With his film coming to theaters Nov. 18, Bratton wears both hats of writer and director to create a story about a Black gay man by a Black gay man. Bratton said while making the film, he envisioned all of America watching in the movie theater, bearing witness to an example of Black LGBTQ+ excellence from which future generations can draw strength and power. 

“This is like a gay, Black ‘Rocky,’” Bratton said. “This is about a man who’s willing to do anything to win the love of his mother, but ultimately, during a hellish process, learns to respect themselves. It’s a universal story that anyone can see themselves in.” 

Meeting Bratton around 2019, radio-television-film associate professor PJ Raval said they both remain in the same realm within the film world as LGBTQ+ filmmakers of color. Attending Bratton’s screening and panel at the Austin Film Festival, Raval said the film shows the power of sharing one’s story and bravery in being vulnerable, exemplifying his aim as a professor to show compelling narratives both on-screen and behind the camera to his students. 

“What Elegance has shared is a unique and deeply personal film,” Raval said. “It disrupts the narrative we have not only of the military but stories about queer and trans BIPOC individuals as well.” 
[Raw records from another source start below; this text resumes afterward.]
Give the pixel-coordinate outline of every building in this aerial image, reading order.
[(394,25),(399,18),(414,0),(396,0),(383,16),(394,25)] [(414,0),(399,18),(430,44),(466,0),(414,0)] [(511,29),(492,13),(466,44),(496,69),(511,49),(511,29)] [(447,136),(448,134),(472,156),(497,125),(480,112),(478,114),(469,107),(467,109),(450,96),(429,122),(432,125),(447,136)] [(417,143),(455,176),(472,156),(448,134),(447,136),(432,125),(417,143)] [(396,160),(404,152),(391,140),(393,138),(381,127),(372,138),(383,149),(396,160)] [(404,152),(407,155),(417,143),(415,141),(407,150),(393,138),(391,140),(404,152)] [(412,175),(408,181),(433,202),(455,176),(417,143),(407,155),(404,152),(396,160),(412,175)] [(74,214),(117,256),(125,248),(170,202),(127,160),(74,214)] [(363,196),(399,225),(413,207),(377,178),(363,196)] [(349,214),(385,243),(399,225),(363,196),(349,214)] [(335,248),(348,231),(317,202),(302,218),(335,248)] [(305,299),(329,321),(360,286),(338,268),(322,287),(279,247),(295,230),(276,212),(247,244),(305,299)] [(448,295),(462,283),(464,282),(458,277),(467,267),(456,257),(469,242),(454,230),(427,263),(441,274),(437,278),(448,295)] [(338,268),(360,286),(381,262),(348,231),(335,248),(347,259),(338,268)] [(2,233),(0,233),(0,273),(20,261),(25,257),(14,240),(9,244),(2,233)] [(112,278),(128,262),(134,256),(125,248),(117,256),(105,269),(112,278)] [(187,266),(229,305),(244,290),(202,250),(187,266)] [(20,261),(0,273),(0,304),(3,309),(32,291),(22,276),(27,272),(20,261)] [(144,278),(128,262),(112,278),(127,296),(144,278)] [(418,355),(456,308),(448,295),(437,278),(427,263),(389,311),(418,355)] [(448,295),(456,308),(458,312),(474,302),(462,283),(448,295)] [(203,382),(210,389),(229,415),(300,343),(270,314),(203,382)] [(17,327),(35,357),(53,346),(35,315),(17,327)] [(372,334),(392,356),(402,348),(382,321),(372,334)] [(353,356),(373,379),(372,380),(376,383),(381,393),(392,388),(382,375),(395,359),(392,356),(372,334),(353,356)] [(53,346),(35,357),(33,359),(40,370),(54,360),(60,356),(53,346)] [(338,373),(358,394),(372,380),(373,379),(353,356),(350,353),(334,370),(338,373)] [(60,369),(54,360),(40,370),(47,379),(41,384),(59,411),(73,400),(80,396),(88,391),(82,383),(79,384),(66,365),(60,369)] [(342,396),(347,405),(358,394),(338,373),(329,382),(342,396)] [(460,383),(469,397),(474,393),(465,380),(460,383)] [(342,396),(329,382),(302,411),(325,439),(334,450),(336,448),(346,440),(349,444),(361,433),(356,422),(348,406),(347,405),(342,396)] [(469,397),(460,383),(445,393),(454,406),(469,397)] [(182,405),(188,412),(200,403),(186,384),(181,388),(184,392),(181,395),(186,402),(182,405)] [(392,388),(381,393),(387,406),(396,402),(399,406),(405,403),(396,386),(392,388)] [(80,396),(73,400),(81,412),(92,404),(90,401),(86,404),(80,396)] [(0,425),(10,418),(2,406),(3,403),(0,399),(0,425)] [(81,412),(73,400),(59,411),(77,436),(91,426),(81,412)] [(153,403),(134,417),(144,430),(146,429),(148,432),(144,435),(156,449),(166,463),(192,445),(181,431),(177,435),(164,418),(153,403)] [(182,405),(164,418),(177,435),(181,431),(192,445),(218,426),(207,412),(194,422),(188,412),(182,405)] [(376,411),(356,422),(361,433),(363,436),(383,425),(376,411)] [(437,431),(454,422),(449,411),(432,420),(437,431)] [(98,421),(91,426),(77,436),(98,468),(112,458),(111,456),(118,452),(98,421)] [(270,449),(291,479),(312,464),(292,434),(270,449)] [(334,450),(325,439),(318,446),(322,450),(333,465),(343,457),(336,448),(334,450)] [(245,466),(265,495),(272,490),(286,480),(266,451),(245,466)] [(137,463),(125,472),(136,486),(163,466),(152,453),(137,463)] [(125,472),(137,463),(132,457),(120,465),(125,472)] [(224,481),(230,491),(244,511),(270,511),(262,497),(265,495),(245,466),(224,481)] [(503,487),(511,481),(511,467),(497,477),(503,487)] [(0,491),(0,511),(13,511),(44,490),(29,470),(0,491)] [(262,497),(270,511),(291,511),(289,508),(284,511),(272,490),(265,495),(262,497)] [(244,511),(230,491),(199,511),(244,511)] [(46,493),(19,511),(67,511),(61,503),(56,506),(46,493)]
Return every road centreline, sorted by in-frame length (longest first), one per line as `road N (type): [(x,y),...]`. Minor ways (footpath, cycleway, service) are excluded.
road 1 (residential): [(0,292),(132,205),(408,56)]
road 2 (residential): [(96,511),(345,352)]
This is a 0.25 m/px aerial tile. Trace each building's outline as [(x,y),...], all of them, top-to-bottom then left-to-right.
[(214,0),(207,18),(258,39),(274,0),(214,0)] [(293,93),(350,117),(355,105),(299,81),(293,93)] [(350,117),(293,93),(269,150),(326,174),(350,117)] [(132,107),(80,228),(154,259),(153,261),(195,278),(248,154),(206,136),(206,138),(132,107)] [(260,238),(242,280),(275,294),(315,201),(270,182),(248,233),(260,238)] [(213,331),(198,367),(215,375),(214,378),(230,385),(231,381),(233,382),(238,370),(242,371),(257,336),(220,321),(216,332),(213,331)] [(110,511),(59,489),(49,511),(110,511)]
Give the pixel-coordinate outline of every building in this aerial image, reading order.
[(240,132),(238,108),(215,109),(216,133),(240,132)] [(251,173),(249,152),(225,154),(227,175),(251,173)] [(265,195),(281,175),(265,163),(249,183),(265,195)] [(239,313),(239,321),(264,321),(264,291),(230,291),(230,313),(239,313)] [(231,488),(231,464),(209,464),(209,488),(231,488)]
About 20 years before meeting Bratton, Raval met Castillo, who made his stage debut in an Austin-based production of “Santos & Santos” in 2000. Raval, a then-graduate student at UT, said he and Castillo ran in the same circle, with Castillo working on films created by Raval’s classmates and colleagues.

With Castillo’s background in theater informing his performances, Bratton said Castillo’s capability to marry intensity and tenderness aligned perfectly with Rosales’ character. 

“This movie is about the contours of masculinity and what is acceptable and passable,” Bratton said. “There’s not a lot of space in our society for men to be nurturers. I needed somebody who was able to contain the austerity of a drill instructor, but also had the sensitivity to be able to nurture in the same breath.” 

When he read the script, Castillo said he knew he wanted to be a part of “The Inspection.” Castillo said he feels that the film contributed to his life’s journey to upend traditional narratives of masculinity. 

“I’m sick of bloated Hollywood versions of masculinity because it creates narratives that are really dangerous for young boys,” Castillo said. “I knew that the story had the ability to heal and help people process.” 

Bratton said after making and showcasing the film, he finds a sense of closure and healing over his relationship with his mother. Beyond his own story, Bratton said he hopes what he captured communicates the intrinsic value of all people. 

“My mother was the first person to ever love me completely,” Bratton said. “She was also the first person to reject me wholly. That nuance and complication is innately human. With French, what I love about this character is that he doesn’t give up on people. He is insistent that because we’re human beings, there is a baseline for us to find that bond.”